富士通研、関係者のビジョン共有を支援する新手法を開発……“思いの関係”を可視化
生活や仕事の場に入り、生活者や働く人の視点から日常の姿を調査する、文化人類学・社会科学の現場調査法「エスノグラフィー」を応用することによって、同じプロジェクトに関わる異なる立場のメンバーの“思い”を引き出して可視化し、一人一人が納得して取り組める共有ビジョンを形成するという。
プロジェクトを成功に導くためには、「共有ビジョン」を持つことが重要だが、共有ビジョンを導く方法論は確立されていなかった。消費者の暗黙的な視点を引き出す方法として、マーケティングやプロダクトデザインなどの分野では、「エスノグラフィー」が着目されていおり、富士通研では2004年より研究に取り組んできた。
「Group Vision Analysis」は、メンバーの思いを調査者が聞き出すインタビュー技法と、聞き出した思いを可視化する技法から構成される。エスノグラフィーのインタビューでは、ふだん当たり前に実施していることなど日常の行動に着目。
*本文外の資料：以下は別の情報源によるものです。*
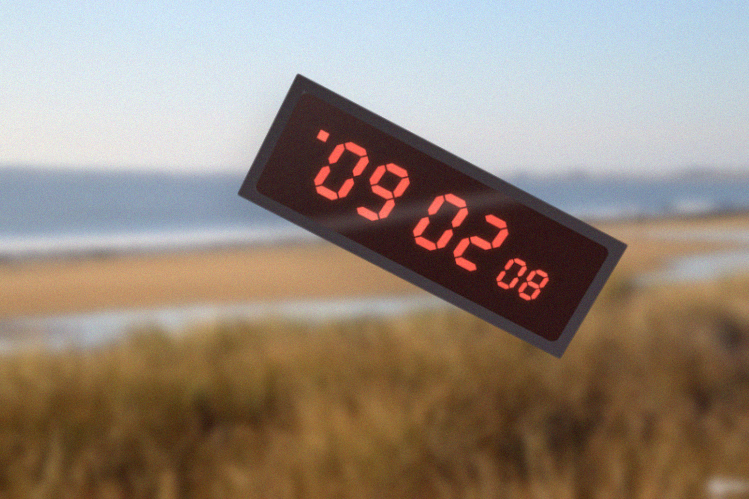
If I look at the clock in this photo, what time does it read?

話をしやすいストーリーをきっかけにインタビューを進め、成功したなら何が成功の要因なのか、失敗したなら何が失敗の要因かを聞き出す。これによって、メンバーが持っている成功の基準を明確にして、メンバーの思いを掘り起こす。さらに「何のために行っているのか(ありたい姿)」と「それを実現するには何をすべきか(実施すべきこと)」を目的や手段の関係として図示。図では上位にありたい姿、下位に実施すべきことを表記して、内容によっては階層的に表現し、さらに、内容が同じものについては、異なるメンバーのものを重ね合わせる。これにより、分析者が、メンバーの納得できる「ありたい姿」と「実施すべきこと」を簡単に見つけることができる。
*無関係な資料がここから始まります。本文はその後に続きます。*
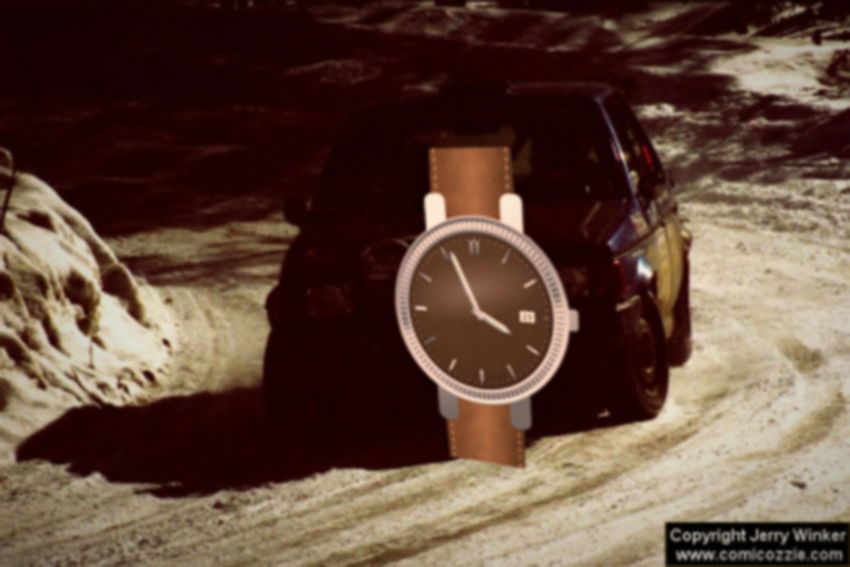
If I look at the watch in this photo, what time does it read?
3:56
同社では今後、本手法を地域連携や、業界を横断する社会的な課題解決に展開していく予定。また、業務が大きく異なる組織群や、多くの組織が関わるプロジェクトなどへの試行も進めていく。なお本技術の詳細は、8月29日から東京で開催されるエスノグラフィーのビジネス応用を議論する国際会議「EPIC 2010」にて発表される。